# [GIVEN INSTRUCTION]
Could you retype every line of the items below, word for word?

# [Data entries]

_____

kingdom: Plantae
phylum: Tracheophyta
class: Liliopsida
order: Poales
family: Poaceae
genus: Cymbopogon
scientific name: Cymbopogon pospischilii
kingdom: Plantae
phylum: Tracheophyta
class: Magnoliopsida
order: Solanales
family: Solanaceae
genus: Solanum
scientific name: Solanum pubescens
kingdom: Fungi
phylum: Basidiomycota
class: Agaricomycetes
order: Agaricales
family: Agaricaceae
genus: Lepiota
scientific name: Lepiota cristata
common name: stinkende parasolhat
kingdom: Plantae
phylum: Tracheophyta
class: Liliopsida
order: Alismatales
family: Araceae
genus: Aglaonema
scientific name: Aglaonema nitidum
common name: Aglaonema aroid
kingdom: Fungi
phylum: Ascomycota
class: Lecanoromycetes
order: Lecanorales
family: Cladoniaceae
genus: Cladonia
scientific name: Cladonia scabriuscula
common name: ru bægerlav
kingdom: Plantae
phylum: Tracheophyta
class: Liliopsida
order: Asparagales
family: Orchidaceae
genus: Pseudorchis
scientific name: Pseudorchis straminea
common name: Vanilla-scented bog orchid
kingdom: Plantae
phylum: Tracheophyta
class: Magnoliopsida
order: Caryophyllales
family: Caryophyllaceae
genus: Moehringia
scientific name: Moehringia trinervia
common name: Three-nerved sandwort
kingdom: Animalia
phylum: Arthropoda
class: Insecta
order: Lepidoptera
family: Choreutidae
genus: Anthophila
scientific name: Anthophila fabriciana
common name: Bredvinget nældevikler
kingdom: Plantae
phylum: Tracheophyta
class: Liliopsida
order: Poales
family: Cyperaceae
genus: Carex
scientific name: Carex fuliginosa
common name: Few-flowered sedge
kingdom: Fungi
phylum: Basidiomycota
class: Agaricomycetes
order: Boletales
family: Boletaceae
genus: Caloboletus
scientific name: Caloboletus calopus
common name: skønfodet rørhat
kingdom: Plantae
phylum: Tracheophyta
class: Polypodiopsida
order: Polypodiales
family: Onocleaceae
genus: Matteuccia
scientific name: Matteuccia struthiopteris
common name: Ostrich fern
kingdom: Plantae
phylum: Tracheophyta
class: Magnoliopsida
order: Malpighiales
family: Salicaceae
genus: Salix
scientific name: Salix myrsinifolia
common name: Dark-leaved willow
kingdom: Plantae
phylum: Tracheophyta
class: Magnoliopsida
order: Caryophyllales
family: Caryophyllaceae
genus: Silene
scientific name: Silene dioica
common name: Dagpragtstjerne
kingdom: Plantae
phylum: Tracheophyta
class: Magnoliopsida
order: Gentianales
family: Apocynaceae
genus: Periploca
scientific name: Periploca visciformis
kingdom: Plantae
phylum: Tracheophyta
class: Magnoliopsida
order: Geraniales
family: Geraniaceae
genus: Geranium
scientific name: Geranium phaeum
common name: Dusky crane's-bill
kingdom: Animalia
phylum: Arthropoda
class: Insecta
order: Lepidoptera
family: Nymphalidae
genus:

_____

# [IN RESPONSE]
kingdom: Plantae
phylum: Tracheophyta
class: Liliopsida
order: Poales
family: Poaceae
genus: Cymbopogon
scientific name: Cymbopogon pospischilii
kingdom: Plantae
phylum: Tracheophyta
class: Magnoliopsida
order: Solanales
family: Solanaceae
genus: Solanum
scientific name: Solanum pubescens
kingdom: Fungi
phylum: Basidiomycota
class: Agaricomycetes
order: Agaricales
family: Agaricaceae
genus: Lepiota
scientific name: Lepiota cristata
common name: stinkende parasolhat
kingdom: Plantae
phylum: Tracheophyta
class: Liliopsida
order: Alismatales
family: Araceae
genus: Aglaonema
scientific name: Aglaonema nitidum
common name: Aglaonema aroid
kingdom: Fungi
phylum: Ascomycota
class: Lecanoromycetes
order: Lecanorales
family: Cladoniaceae
genus: Cladonia
scientific name: Cladonia scabriuscula
common name: ru bægerlav
kingdom: Plantae
phylum: Tracheophyta
class: Liliopsida
order: Asparagales
family: Orchidaceae
genus: Pseudorchis
scientific name: Pseudorchis straminea
common name: Vanilla-scented bog orchid
kingdom: Plantae
phylum: Tracheophyta
class: Magnoliopsida
order: Caryophyllales
family: Caryophyllaceae
genus: Moehringia
scientific name: Moehringia trinervia
common name: Three-nerved sandwort
kingdom: Animalia
phylum: Arthropoda
class: Insecta
order: Lepidoptera
family: Choreutidae
genus: Anthophila
scientific name: Anthophila fabriciana
common name: Bredvinget nældevikler
kingdom: Plantae
phylum: Tracheophyta
class: Liliopsida
order: Poales
family: Cyperaceae
genus: Carex
scientific name: Carex fuliginosa
common name: Few-flowered sedge
kingdom: Fungi
phylum: Basidiomycota
class: Agaricomycetes
order: Boletales
family: Boletaceae
genus: Caloboletus
scientific name: Caloboletus calopus
common name: skønfodet rørhat
kingdom: Plantae
phylum: Tracheophyta
class: Polypodiopsida
order: Polypodiales
family: Onocleaceae
genus: Matteuccia
scientific name: Matteuccia struthiopteris
common name: Ostrich fern
kingdom: Plantae
phylum: Tracheophyta
class: Magnoliopsida
order: Malpighiales
family: Salicaceae
genus: Salix
scientific name: Salix myrsinifolia
common name: Dark-leaved willow
kingdom: Plantae
phylum: Tracheophyta
class: Magnoliopsida
order: Caryophyllales
family: Caryophyllaceae
genus: Silene
scientific name: Silene dioica
common name: Dagpragtstjerne
kingdom: Plantae
phylum: Tracheophyta
class: Magnoliopsida
order: Gentianales
family: Apocynaceae
genus: Periploca
scientific name: Periploca visciformis
kingdom: Plantae
phylum: Tracheophyta
class: Magnoliopsida
order: Geraniales
family: Geraniaceae
genus: Geranium
scientific name: Geranium phaeum
common name: Dusky crane's-bill
kingdom: Animalia
phylum: Arthropoda
class: Insecta
order: Lepidoptera
family: Nymphalidae
genus:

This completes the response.